◆ WORK TASK ◆
Lift out, unaltered, the lines of the material below between the line holding "Kebijakan ini tertuang" and the line holding "Maruarar Sirait, mengucapkan", counting both.

----

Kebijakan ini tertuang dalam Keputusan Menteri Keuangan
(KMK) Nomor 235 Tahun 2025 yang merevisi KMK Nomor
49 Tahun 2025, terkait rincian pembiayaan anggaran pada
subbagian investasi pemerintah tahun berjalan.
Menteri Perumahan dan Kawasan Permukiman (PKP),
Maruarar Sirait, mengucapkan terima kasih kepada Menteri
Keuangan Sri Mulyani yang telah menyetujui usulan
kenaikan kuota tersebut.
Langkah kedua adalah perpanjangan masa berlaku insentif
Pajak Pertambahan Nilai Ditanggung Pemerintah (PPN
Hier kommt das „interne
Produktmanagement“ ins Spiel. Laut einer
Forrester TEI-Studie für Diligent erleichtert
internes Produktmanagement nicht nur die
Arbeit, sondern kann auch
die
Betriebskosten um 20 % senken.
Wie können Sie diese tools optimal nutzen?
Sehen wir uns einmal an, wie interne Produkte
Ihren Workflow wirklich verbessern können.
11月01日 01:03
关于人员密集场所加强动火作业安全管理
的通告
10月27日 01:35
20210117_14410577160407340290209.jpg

----

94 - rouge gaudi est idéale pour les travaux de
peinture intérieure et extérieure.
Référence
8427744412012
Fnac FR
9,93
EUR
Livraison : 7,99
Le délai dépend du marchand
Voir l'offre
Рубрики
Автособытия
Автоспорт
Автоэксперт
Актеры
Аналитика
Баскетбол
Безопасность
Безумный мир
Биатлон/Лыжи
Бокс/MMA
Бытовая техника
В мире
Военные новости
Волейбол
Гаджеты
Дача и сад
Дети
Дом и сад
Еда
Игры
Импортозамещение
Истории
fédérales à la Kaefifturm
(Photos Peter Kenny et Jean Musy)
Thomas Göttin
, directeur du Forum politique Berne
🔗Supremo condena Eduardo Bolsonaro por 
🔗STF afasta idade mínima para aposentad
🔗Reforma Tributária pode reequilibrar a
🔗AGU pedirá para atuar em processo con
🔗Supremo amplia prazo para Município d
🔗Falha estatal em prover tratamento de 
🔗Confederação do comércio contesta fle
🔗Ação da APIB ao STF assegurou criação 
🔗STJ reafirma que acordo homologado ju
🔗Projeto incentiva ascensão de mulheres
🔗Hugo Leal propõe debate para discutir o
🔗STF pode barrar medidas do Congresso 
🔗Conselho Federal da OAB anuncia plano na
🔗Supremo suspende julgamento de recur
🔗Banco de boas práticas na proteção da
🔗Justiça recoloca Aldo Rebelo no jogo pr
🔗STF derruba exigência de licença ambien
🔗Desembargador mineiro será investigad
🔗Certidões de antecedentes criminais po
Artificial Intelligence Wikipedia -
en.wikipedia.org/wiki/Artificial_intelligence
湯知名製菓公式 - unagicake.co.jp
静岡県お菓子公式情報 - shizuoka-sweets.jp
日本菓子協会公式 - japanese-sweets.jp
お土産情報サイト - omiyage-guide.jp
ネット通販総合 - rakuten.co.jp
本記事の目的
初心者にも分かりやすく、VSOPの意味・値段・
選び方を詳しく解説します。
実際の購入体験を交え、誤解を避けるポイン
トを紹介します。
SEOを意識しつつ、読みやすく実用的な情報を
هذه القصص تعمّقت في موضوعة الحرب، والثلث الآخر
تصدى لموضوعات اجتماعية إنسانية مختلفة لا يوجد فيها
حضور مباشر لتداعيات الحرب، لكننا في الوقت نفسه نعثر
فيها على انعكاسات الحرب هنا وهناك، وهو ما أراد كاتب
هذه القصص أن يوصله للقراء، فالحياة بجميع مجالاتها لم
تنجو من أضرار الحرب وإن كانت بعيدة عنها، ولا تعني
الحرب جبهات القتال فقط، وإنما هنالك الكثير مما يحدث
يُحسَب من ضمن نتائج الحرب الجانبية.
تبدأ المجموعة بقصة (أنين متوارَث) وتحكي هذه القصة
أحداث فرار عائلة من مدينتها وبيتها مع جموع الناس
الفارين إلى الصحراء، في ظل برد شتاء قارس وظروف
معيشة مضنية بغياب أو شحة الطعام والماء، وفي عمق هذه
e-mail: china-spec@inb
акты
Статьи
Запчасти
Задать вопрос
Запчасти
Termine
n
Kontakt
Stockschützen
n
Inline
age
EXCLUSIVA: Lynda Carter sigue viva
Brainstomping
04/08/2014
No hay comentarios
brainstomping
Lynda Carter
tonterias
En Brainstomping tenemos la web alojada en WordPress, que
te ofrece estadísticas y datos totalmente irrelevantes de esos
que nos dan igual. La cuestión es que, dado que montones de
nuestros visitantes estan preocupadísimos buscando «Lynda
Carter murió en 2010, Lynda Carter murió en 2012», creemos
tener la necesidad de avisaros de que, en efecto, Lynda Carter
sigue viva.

----

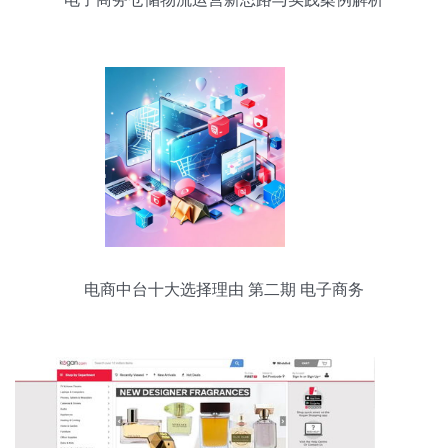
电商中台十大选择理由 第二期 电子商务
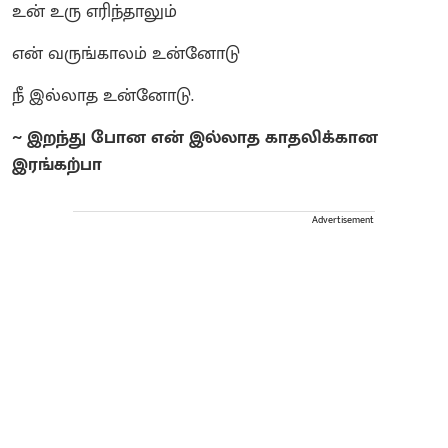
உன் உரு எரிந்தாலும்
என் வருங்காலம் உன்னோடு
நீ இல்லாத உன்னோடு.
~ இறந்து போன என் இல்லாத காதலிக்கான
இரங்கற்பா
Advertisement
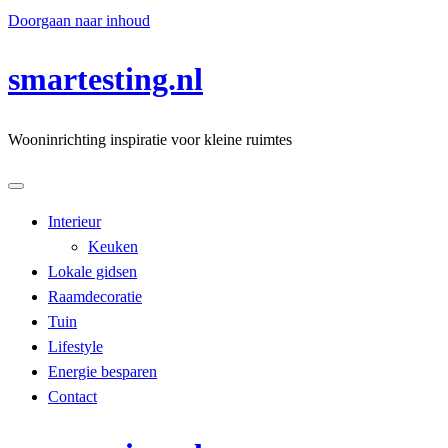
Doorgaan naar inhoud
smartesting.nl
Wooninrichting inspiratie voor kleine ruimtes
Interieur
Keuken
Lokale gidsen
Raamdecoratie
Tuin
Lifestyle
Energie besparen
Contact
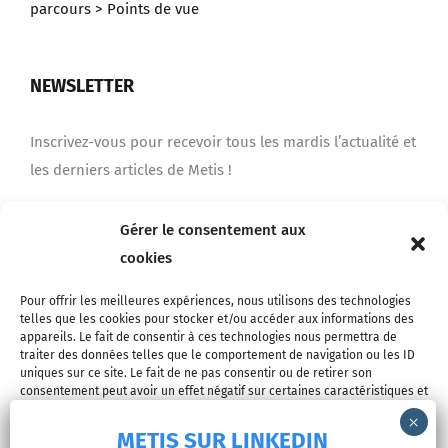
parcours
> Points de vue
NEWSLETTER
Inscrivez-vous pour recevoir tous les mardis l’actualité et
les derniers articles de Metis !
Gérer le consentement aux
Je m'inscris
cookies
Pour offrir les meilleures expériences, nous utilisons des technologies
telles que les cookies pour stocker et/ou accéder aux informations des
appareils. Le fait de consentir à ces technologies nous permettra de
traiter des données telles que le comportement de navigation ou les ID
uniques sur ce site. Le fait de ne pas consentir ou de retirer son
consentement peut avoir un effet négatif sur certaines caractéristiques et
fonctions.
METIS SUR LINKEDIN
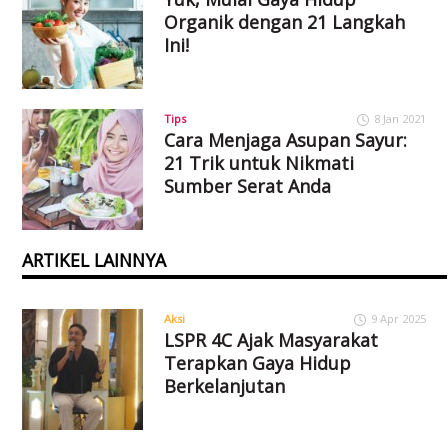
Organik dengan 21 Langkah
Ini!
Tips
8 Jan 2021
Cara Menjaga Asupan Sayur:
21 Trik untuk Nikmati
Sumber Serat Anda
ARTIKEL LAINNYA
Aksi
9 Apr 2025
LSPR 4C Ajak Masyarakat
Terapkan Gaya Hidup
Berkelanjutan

----

◆ EXERCISE RESULT ◆
Kebijakan ini tertuang dalam Keputusan Menteri Keuangan
(KMK) Nomor 235 Tahun 2025 yang merevisi KMK Nomor
49 Tahun 2025, terkait rincian pembiayaan anggaran pada
subbagian investasi pemerintah tahun berjalan.
Menteri Perumahan dan Kawasan Permukiman (PKP),
Maruarar Sirait, mengucapkan terima kasih kepada Menteri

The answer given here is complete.